Im nächsten Schritt werden Prioritäten vergeben. Welche Elemente und Funktionen sind am wichtigsten im Sinne von: Das sichert die Zufriedenheit der Anwender essenziell. Andere Anforderungen sind nicht so wichtig, können aussortiert werden, werden mit anderen zusammengelegt, sind technisch nicht realisierbar oder werden verschoben. Sie werden dann bei der Überarbeitung oder bei der Erweiterung des Produkts behandelt.


Sprint-Planung


In einer ersten Besprechung zur Sprint-Planung werden die Rahmenbedingungen abgesteckt: Wo und wann kann sich das Team täglich treffen? Wie soll der allgemeine Aufbau des Produkts oder des Projektergebnisses aussehen? Was sind die Teilziele für die entsprechende Funktion und Aufgabe? Was sind die Meilensteine? In welche Teilaufgaben, sogenannte Sprints, lässt sich das Projekt untergliedern? Auf welche Details oder Besonderheiten ist zu achten? Welche Konventionen und Schnittstellen sind einzuhalten? Diese Fragen werden geklärt, und die Antworten darauf sind dann die Spielregeln und die Struktur für das weitere Vorgehen.

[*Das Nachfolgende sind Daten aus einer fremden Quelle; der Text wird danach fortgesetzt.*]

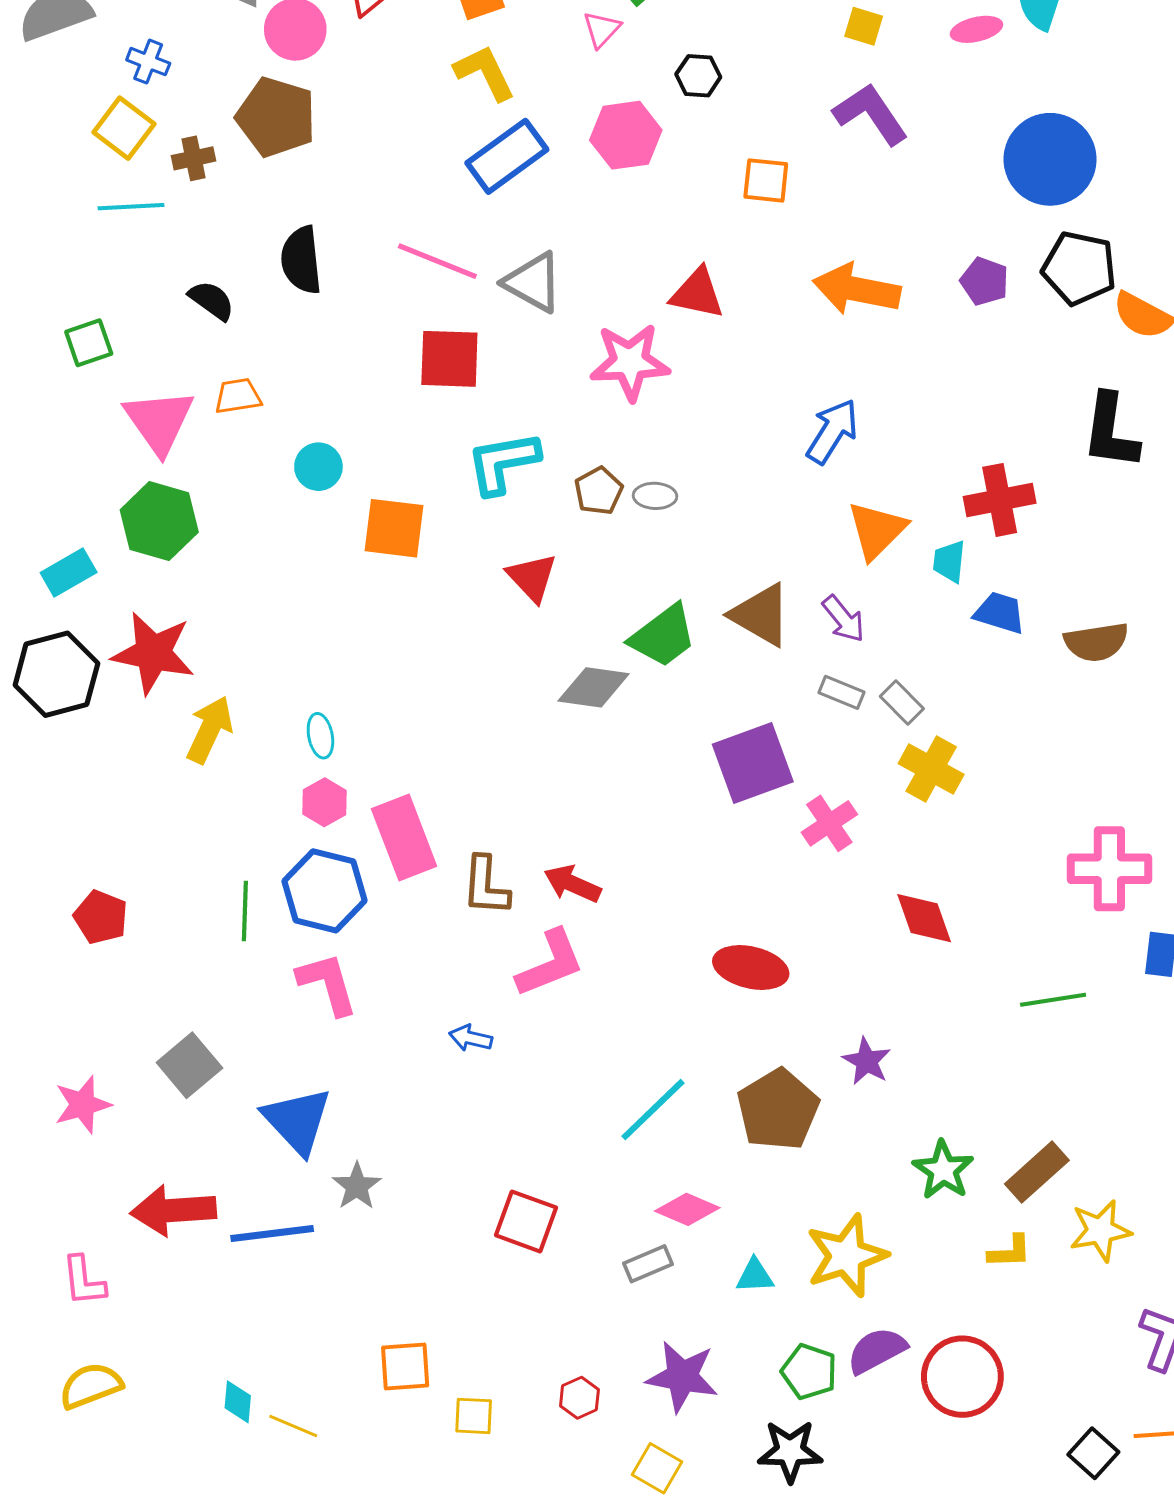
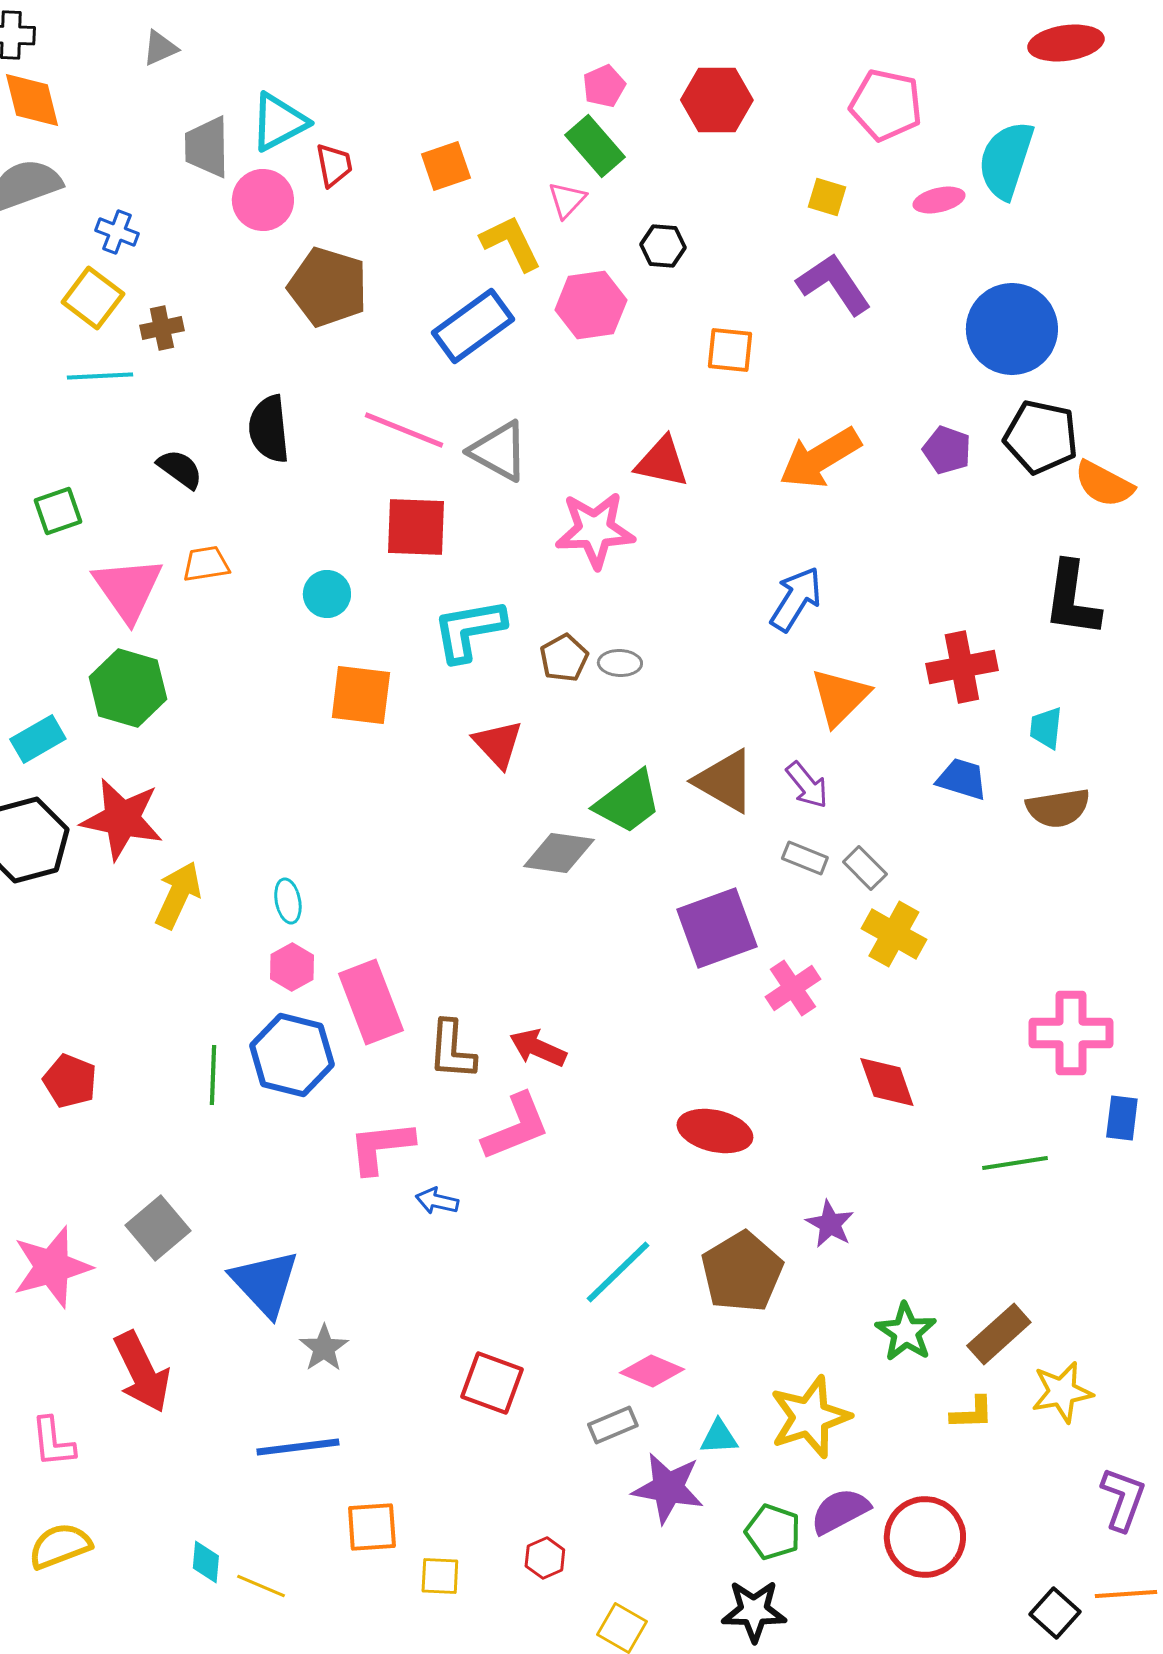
yellow L-shape: (485, 73) -> (511, 243), moved
brown pentagon: (276, 117) -> (328, 287), moved
orange arrow: (857, 289) -> (820, 458), turned -42
cyan circle: (318, 467) -> (327, 594), moved
cyan trapezoid: (949, 561) -> (1046, 728), moved
pink L-shape: (328, 984) -> (381, 1147), moved, turned -80
pink star: (83, 1105) -> (52, 1267), size x1.4
red arrow: (173, 1210) -> (142, 1372), turned -112
blue line: (272, 1234) -> (298, 1447), moved
purple star: (682, 1377) -> (668, 1488), moved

Aufgaben im Sprint-Backlog

Eine einzelne Aufgabe, die dann zu erledigen ist, wird Ticket genannt. Alle Tickets sind im sogenannten Sprint-Backlog aufgeführt. Das ist gewissermaßen der Maßnahmenplan und der Arbeitsvorrat für das Entwickler-Team für den nächsten Arbeitszyklus, der sogenannte Sprint. Jedes Teammitglied übernimmt eigenverantwortlich einzelne Ticket (Verpflichtungserklärung).


Arbeitsprozesse im Sprint


Im Sprint arbeiten die Teammitglieder an ihren Aufgaben, den Tickets. Hier werden Teillösungen gemäß dem Sprint-Backlog (Aufgabenplan) entwickelt.


Besprechungen im Scrum


Während des täglichen, 15-minütigen Treffens, dem sogenannten Scrum, berichtet jeder der Reihe nach: Was er seit dem letzten Scrum gemacht hat, was er bis zum nächsten Scrum tun wird und was ihn bei seiner Arbeit behindert. Der Scrum-Master muss diese Hindernisse aufgreifen und helfen, dass sie beseitigt werden. In einem Sprint-Burndown-Chart wird sichtbar gemacht, wie das Projekt voranschreitet.


Fortschrittskontrolle im Sprint Review Meeting


Jeder Sprint wird durch ein Sprint Review Meeting abgeschlossen. Das Team stelle die Ergebnisse dem Produkteigner vor. Er muss sie akzeptieren und abnehmen. In gesonderten Treffen können auch die Teammitglieder ihre Zusammenarbeit überprüfen und festhalten, was intern verbessert werden sollte. Die Erkenntnisse sollten für zukünftige Scrum-Projekte genutzt werden; so wird ein Lernprozess unterstützt.

 

Projektabschluss

Sind alle Sprints durchlaufen, wird das fertige Produkt an den Produkteigner geliefert. Das Projekt kann abgeschlossen werden.